France’s Minister of Culture, Fleur Pellerin.
Photo: via ArtForum.

France’s Minister of Culture, Fleur Pellerin, announced yesterday the launch of a €4 million ($6 million) solidarity fund to help theaters, concert halls, cinemas, and museums deal with the aftermath of the November 13 terror attacks in Paris, which left 129 people dead and 352 injured.

According to Pellerin, the government is contributing €3.5 million ($5.3 million) to the fund, while the remaining €500,000 ($763,000) are being donated by the organization SACEM (Société des auteurs, compositeurs et éditeurs de musique).

“It’s a start because I want other contributions to complement this amount,” Pellerin said at the National Assembly, according to AFP.

The Bataclan theater in Paris, site of a deadly terror attack and hostage situation. Photo: courtesy Utopia Paris.

The Bataclan theater in Paris, site of a deadly terror attack and hostage situation.
Photo: courtesy Utopia Paris.

“The government is on the side of cultural sites with a double objective: first, to ensure the protection of the public and of all cultural agents who are already back in museums and theaters,” Pellerin explained. The second objective, according to the minister, was to “anticipate difficulties faced by those working in performing arts, the most vulnerable of all because of cancellations, the decline in attendance, and the investment in security they will require,” she added.

“France will dance again, sing again, draw new cartoons and culture will remain proud, insolent, and free,” she declared, as the members of the Assembly applauded her words.

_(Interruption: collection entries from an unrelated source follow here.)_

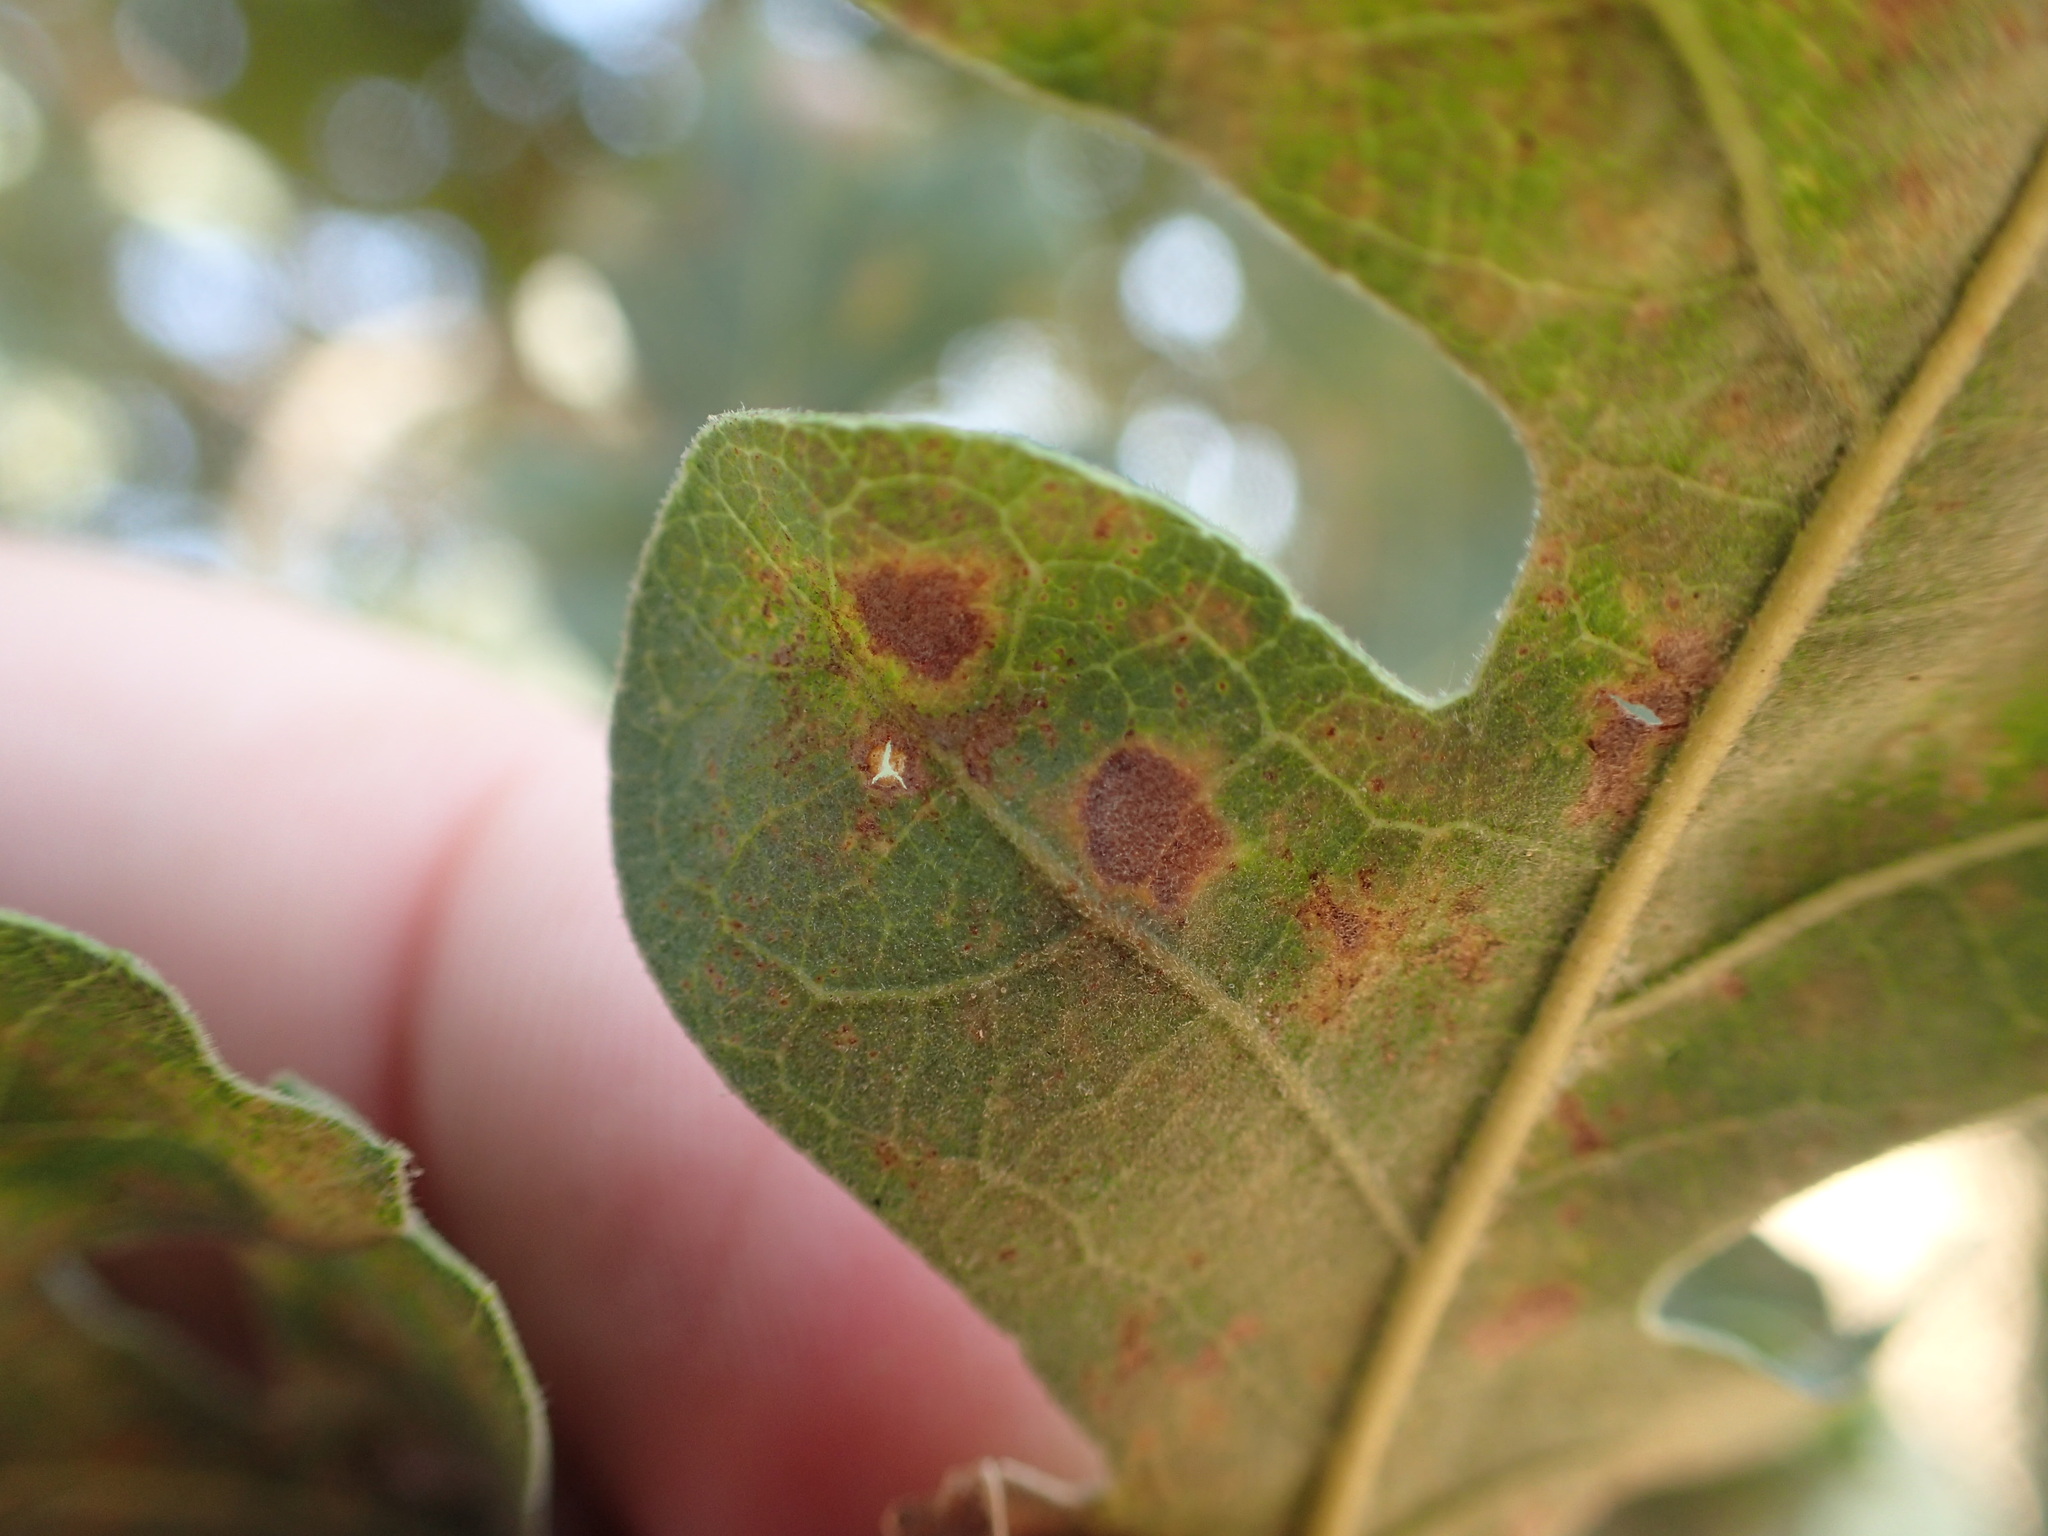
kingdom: Animalia
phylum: Arthropoda
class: Insecta
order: Hymenoptera
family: Cynipidae
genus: Andricus
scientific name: Andricus
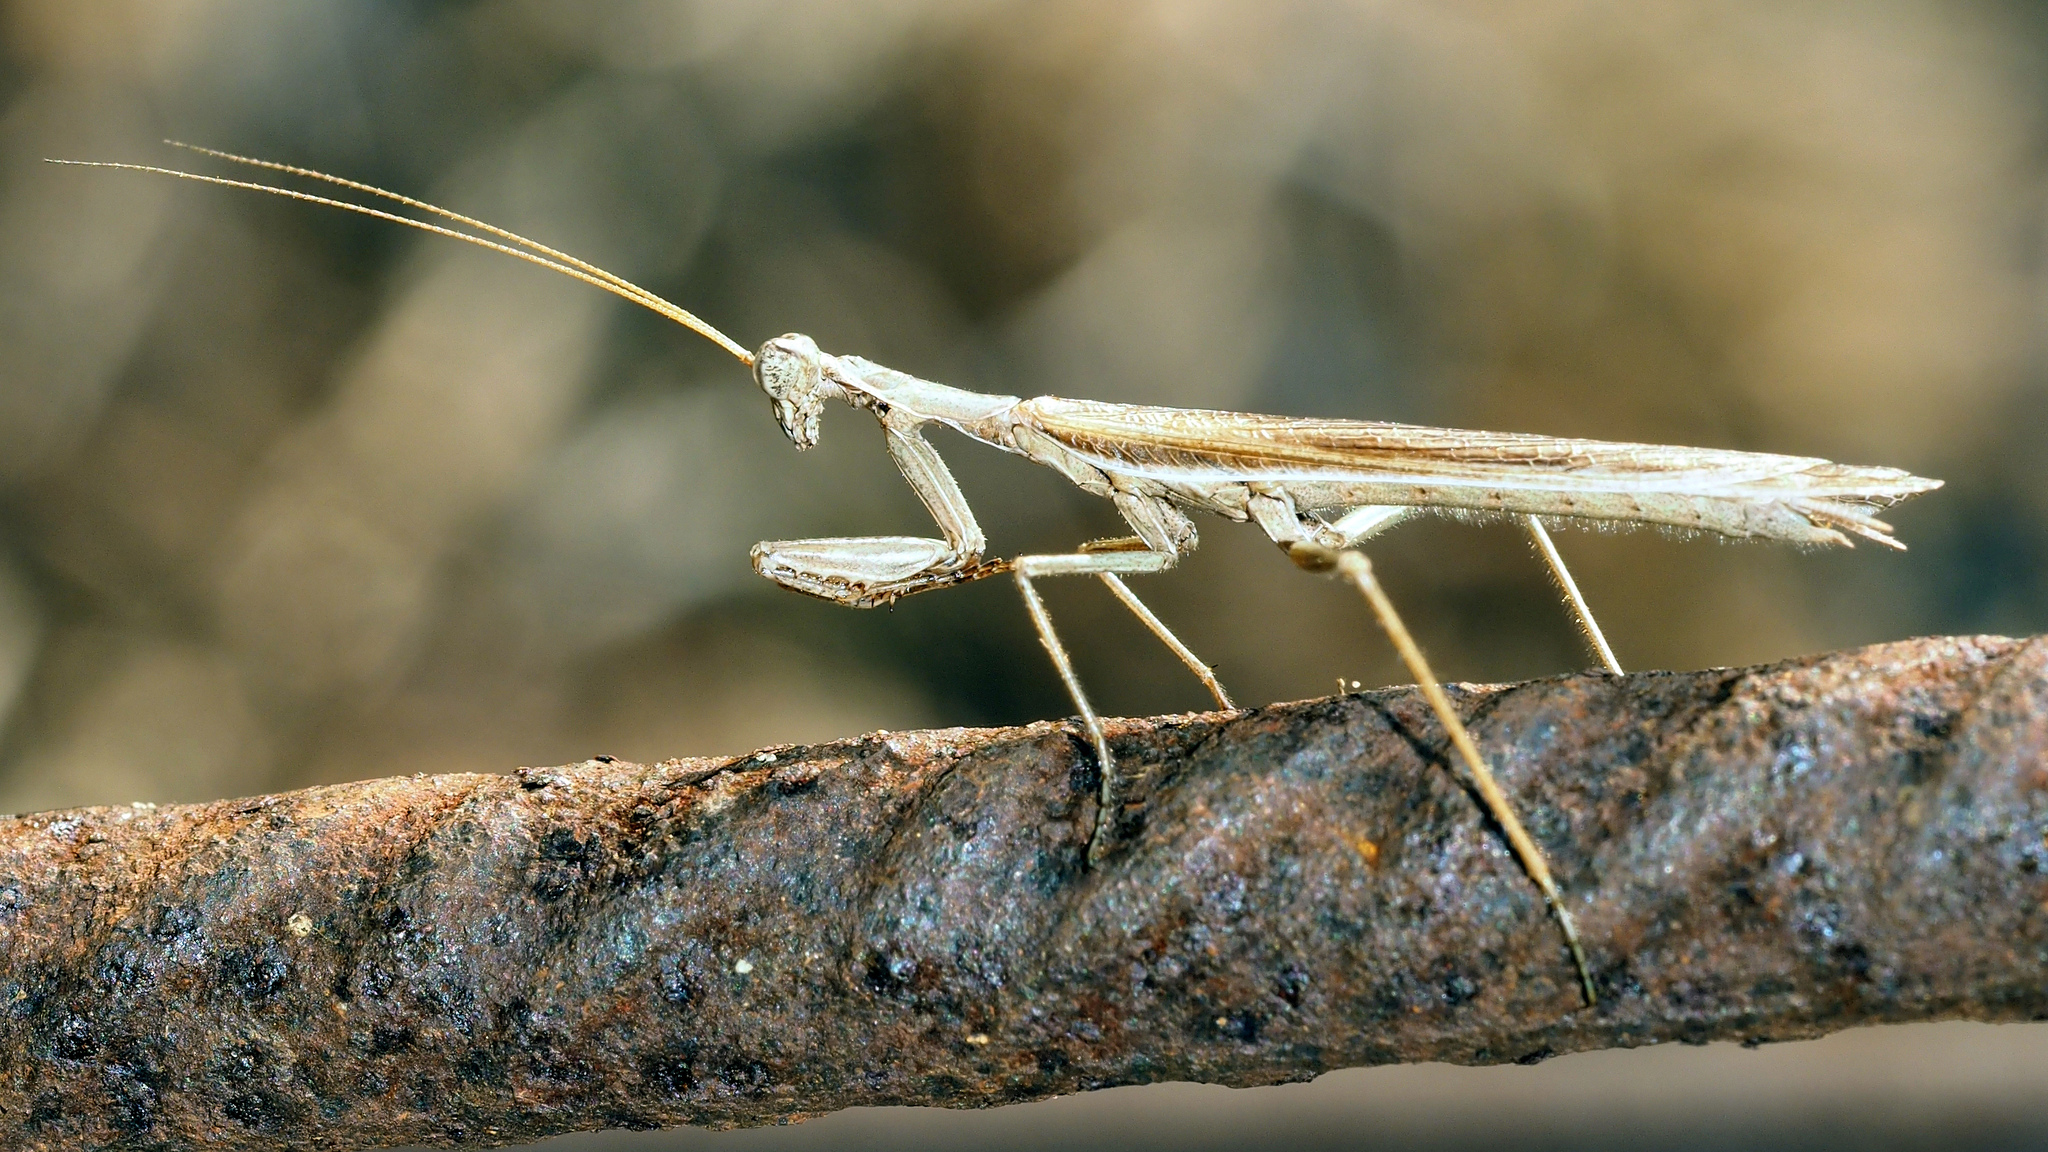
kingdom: Animalia
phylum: Arthropoda
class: Insecta
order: Mantodea
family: Amelidae
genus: Ameles
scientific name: Ameles decolor
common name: Dwarf mantis
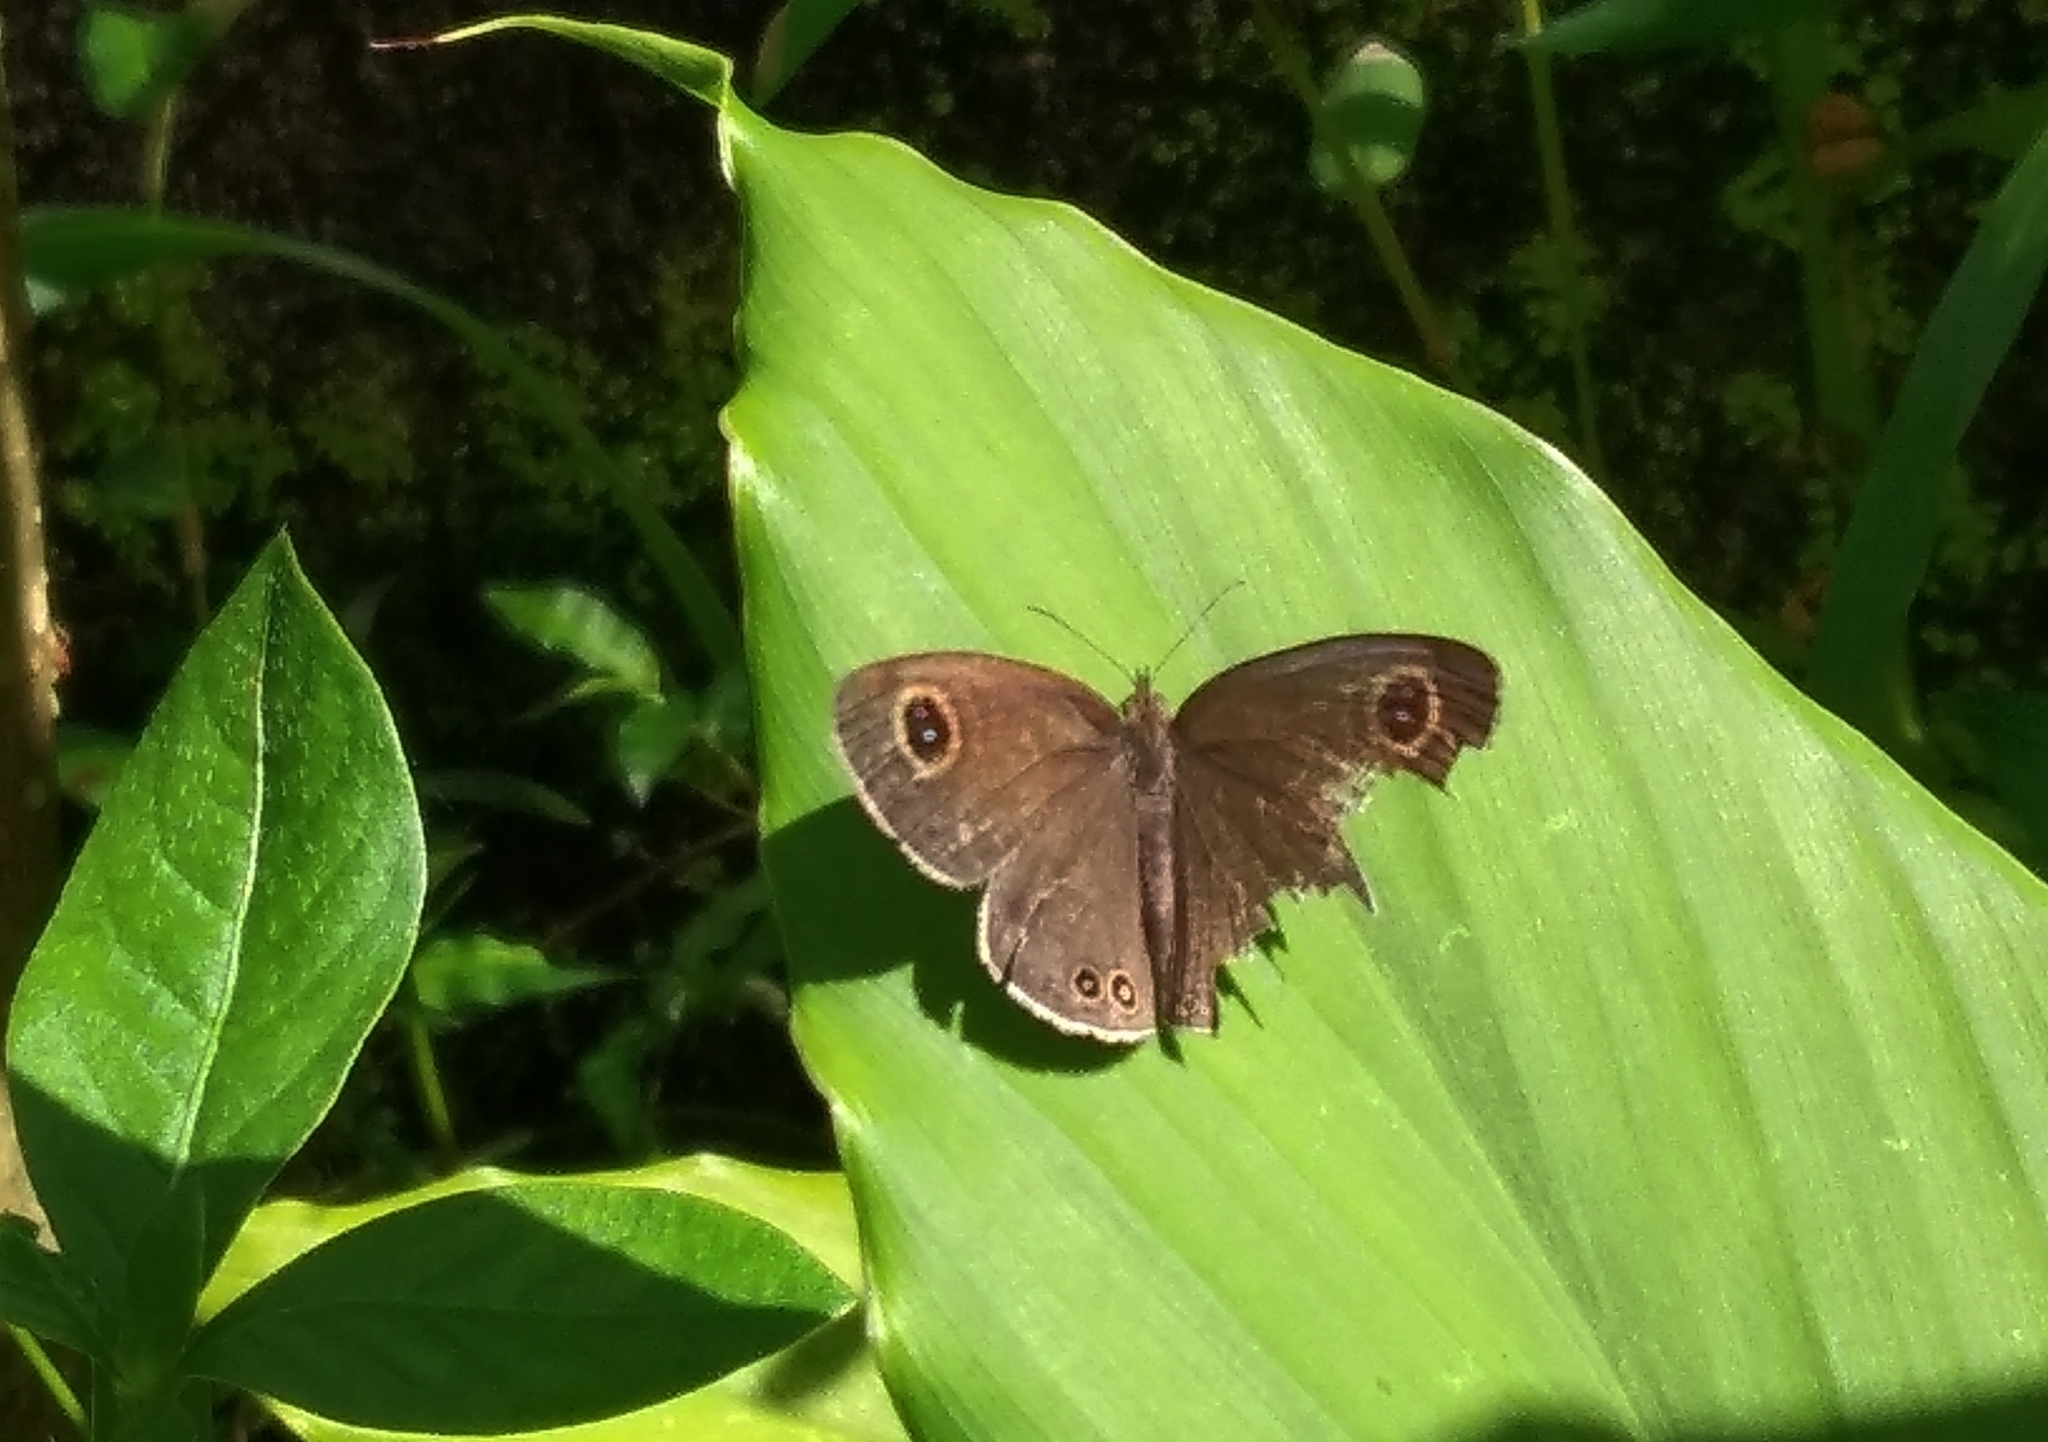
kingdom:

François Hollande was greeted by UNESCO president Irina Bokova. Photo: Irina Bokova (@iriniabokova) via Twitter

François Hollande was greeted by UNESCO president Irina Bokova.
Photo: Irina Bokova (@iriniabokova) via Twitter.

Meanwhile, on Tuesday, during an UNESCO conference in Paris, French president François Hollande announced plans to grant “asylum” to art and archeological treasures at risk of being destroyed by ISIS.

“The right to asylum applies to people […] but asylum also applies to works, world heritage,” Hollande said, adding that France would adopt the UN Security Council resolutions banning the import, transit, and trade of illicit antiquities, while tightening up customs checks on its borders to identify smuggled illicit antiquities.